### 任務說明 1
統計下方記錄中有幾行含有字串"highest"(區分大小寫),只回答行數。

### 參考文本
▽

數據預處理以及探索性分析(EDA)


1.根據某個列進行groupby,判斷是否存在重復列。

# Count the unique variables (if we got different weight values, 
# for example, then we should get more than one unique value in this groupby)
all_cols_unique_players = df.groupby('playerShort').agg({col:'nunique' for col in player_cols})

 其中針對.agg函數:

DataFrame.agg(selffuncaxis=0*args**kwargs)[source]

Aggregate using one or more operations over the specified axis.

例子:

>>> df = pd.DataFrame([[1, 2, 3],
...                    [4, 5, 6],
...                    [7, 8, 9],
...                    [np.nan, np.nan, np.nan]],
...                   columns=['A', 'B', 'C'])


>>> df.agg({'A' : ['sum', 'min'], 'B' : ['min', 'max']})
        A    B
max   NaN  8.0
min   1.0  2.0
sum  12.0  NaN

2.獲取一個字表

其主要實現的是: """Helper function that creates a sub-table from the columns and runs a quick uniqueness test."""

player_index = 'playerShort'
player_cols = [#'player', # drop player name, we have unique identifier
               'birthday',
               'height',
               'weight',
               'position',
               'photoID',
               'rater1',
               'rater2',
              ]
def get_subgroup(dataframe, g_index, g_columns):
    """Helper function that creates a sub-table from the columns and runs a quick uniqueness test."""
    g = dataframe.groupby(g_index).agg({col:'nunique' for col in g_columns})
    if g[g > 1].dropna().shape[0] != 0:
        print("Warning: you probably assumed this had all unique values but it doesn't.")
    return dataframe.groupby(g_index).agg({col:'max' for col in g_columns})
players = get_subgroup(df, player_index, player_cols)
players.head()

3.將整理出的字表存儲至CSV文件

def save_subgroup(dataframe, g_index, subgroup_name, prefix='raw_'):
    save_subgroup_filename = "".join([prefix, subgroup_name, ".csv.gz"])
    dataframe.to_csv(save_subgroup_filename, compression='gzip', encoding='UTF-8')
    test_df = pd.read_csv(save_subgroup_filename, compression='gzip', index_col=g_index, encoding='UTF-8')
    # Test that we recover what we send in
    if dataframe.equals(test_df):
        print("Test-passed: we recover the equivalent subgroup dataframe.")
    else:
        print("Warning -- equivalence test!!! Double-check.")

4.數據具體指標查看---缺失值查看

import missingno as msno
import pandas_profiling
msno.matrix(players.sample(500),
            figsize=(16, 7),
            width_ratios=(15, 1))
msno.heatmap(players.sample(500),
            figsize=(16, 7),)

5.數據透視表

轉至https://blog.csdn.net/Dorisi_H_n_q/article/details/82288092

透視表概念:pd.pivot_table()

透視表是各種電子表格程序和其他數據分析軟件中一種常見的數據匯總工具。它根據一個或多個鍵對數據進行聚合,並根據行和列上的分組鍵將數據分配到各個矩形區域中。

 透視表:根據特定條件進行分組計算,查找數據,進行計算
pd.pivot_table(df,index=['hand'],columns=['male'],aggfunc='min')

交叉表概念:pd.crosstab(index,colums)

△

### 任務說明 2
將上文數據預處理筆記中從"轉至https://blog"到"將數據分配到各個矩形區域中。"的部分重寫一遍,並把其中的"數據匯總工具"替換為"數據整理工具"。

### 已知資料
▽

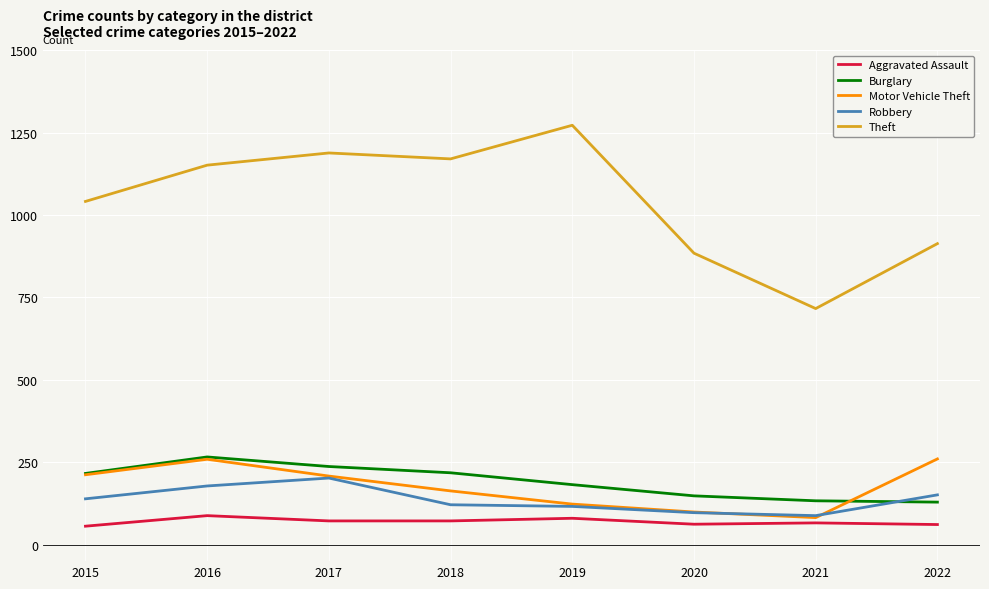

How many interior local peaks does the Burglary series have?

1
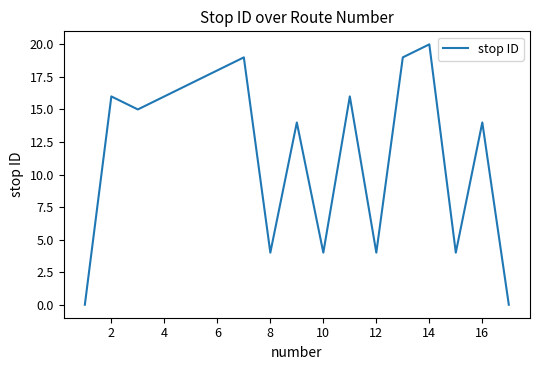

True or false: there are more than 2 points higher than both neighbors.

True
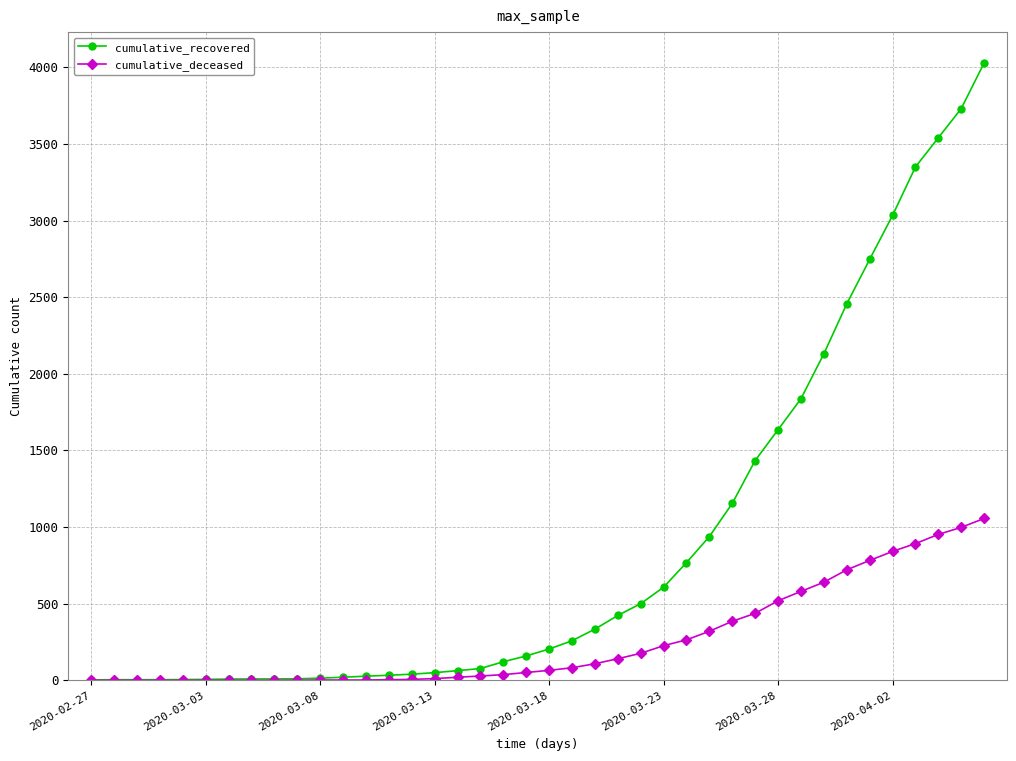

List the series in order of their overall mean, highest first.

cumulative_recovered, cumulative_deceased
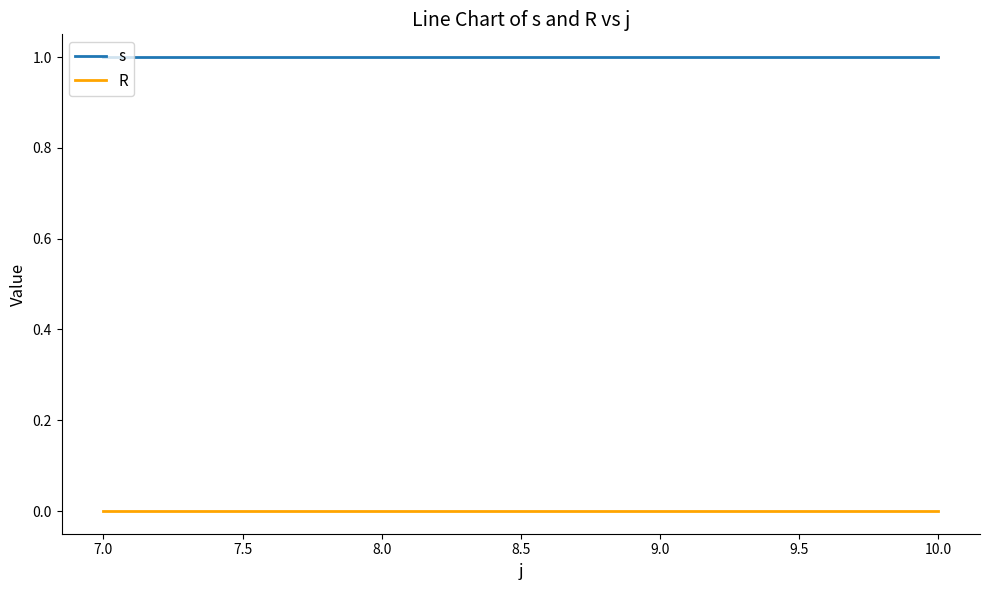

Rank the series by their maximum value, from highest to lowest.

s, R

△

### 詳細解答 1
2

### 詳細解答 2
轉至https://blog.csdn.net/Dorisi_H_n_q/article/details/82288092

透視表概念:pd.pivot_table()

透視表是各種電子表格程序和其他數據分析軟件中一種常見的數據整理工具。它根據一個或多個鍵對數據進行聚合,並根據行和列上的分組鍵將數據分配到各個矩形區域中。